Dall’analisi elaborata dalla CGIA emerge l’elevato costo annuo che le imprese devono sostenere per la burocrazia e la gestione dei rapporti con la P.A.: si stima una spesa di 57 miliardi di euro; segue il dato sui debiti contratti nei confronti di privati fornitori dalla P.A: ammontano a oltre 53 miliardi di euro. La giustizia civile ci costa 40 miliardi di euro l’anno; mentre gli sprechi nella sanità pubblica incido sul Pil per 24 miliardi di euro circa.  

Con questi numeri è doveroso intervenire sugli sprechi dello Stato, determinati anche dalle innumerevoli norme che fanno del nostro quadro normativo quello più complesso e caotico, rispetto per esempio a quello di alti Paese europei.  Si stima che in Italia vi siano circa 160000 norme tra statali, regionali e locali.

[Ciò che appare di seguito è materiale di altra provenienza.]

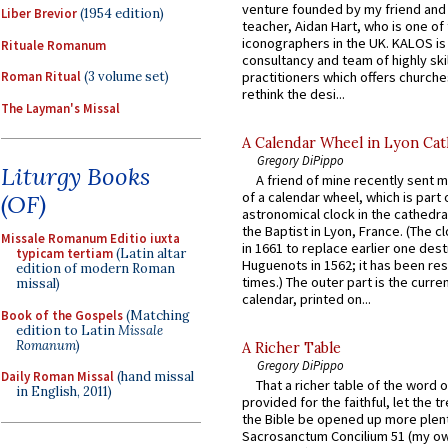
venture founded by my friend and
Liber Brevior
(1954 edition)
teacher, Aidan Hart, who is one o
iconographers in the UK. KALOS is
Rituale Romanum
consultancy and team of highly ski
practitioners which offers churche
Roman Ritual
(3 volume set)
rethink the desi...
The Layman's Missal
A Calendar Wheel in Lyon Cat
Gregory DiPippo
Liturgy Books
A friend of mine recently sent m
of a calendar wheel, which is part 
(OF)
astronomical clock in the cathedra
the Baptist in Lyon, France. (The c
Missale Romanum Editio iuxta
in 1661 to replace earlier one des
typicam tertiam
(Latin altar
Huguenots in 1562; it has been re
edition of modern Roman
times.) The outer part is the current
missal)
calendar, printed on...
Book of the Gospels
(Matching
edition to Latin
Missale
Romanum
)
A Richer Table
Gregory DiPippo
Daily Roman Missal
(hand missal
That a richer table of the word
in English, 2011)
provided for the faithful, let the t
the Bible be opened up more plentif
Sacrosanctum Concilium 51 (my o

E questo quadro normativo così intricato e per nulla snello è stato tale anche in questa emergenza sanitaria ed economica, come accaduto a migliaia di attività economiche che non sono riuscite ad accedere agli aiuti economici messi a disposizione dal Governo per far fronte alla mancanza di liquidità improvvisa dovuta al lockdown, o ai ritardi riscontrati nei pagamenti degli ammortizzatori sociali destinati a quei lavoratori che improvvisamente sono passati alla Cassa integrazione, o che hanno perso la propria occupazione.

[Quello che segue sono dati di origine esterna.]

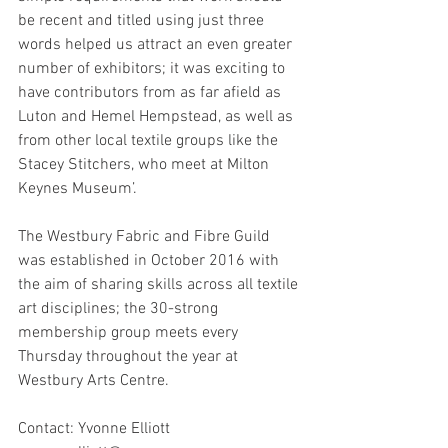
be recent and titled using just three 
words helped us attract an even greater 
number of exhibitors; it was exciting to 
have contributors from as far afield as 
Luton and Hemel Hempstead, as well as 
from other local textile groups like the 
Stacey Stitchers, who meet at Milton 
Keynes Museum’.
The Westbury Fabric and Fibre Guild 
was established in October 2016 with 
the aim of sharing skills across all textile 
art disciplines; the 30-strong 
membership group meets every 
Thursday throughout the year at 
Westbury Arts Centre. 
Contact: Yvonne Elliott 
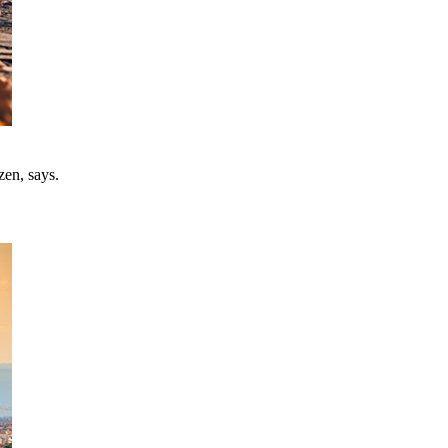
zen, says.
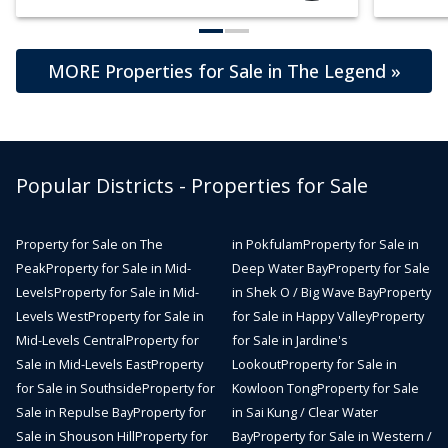
MORE Properties for Sale in The Legend »
Popular Districts - Properties for Sale
Property for Sale on The
in Pokfulam
Property for Sale in
Peak
Property for Sale in Mid-
Deep Water Bay
Property for Sale
Levels
Property for Sale in Mid-
in Shek O / Big Wave Bay
Property
Levels West
Property for Sale in
for Sale in Happy Valley
Property
Mid-Levels Central
Property for
for Sale in Jardine's
Sale in Mid-Levels East
Property
Lookout
Property for Sale in
for Sale in Southside
Property for
Kowloon Tong
Property for Sale
Sale in Repulse Bay
Property for
in Sai Kung / Clear Water
Sale in Shouson Hill
Property for
Bay
Property for Sale in Western /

Il prossimo futuro sarà ancora tortuoso a causa dell’emergenza sanitaria, sociale ed economica che ci ha investiti e che ci accompagnerà ancora per molto. E in questo quadro, come afferma il Segretario dell’FNA Cosimo Nesci, è importante pensare alla semplificazione normativa in modo da accelerare i tempi di risposta della macchina statale: attraverso la riduzione del numero di leggi, e il monitoraggio e la valutazione del loro impatto sul tessuto sociale per poterne valutare miglioramenti, consolidare l’informatizzazione della Pubblica Amministrazione, attraverso la standardizzazione delle procedure telematiche, la formazione del personale pubblico, l’interconnessione delle banche dati.

Il decreto semplificazioni è stato approvato in via definitiva il 10 settembre scorso, ma le misure di semplificazione pensate non sembrano preannunciare quell’impatto sul dinamismo e sull’efficienza di cui l’attuale Società Italiana necessità per rispondere alle sfide del prossimo futuro.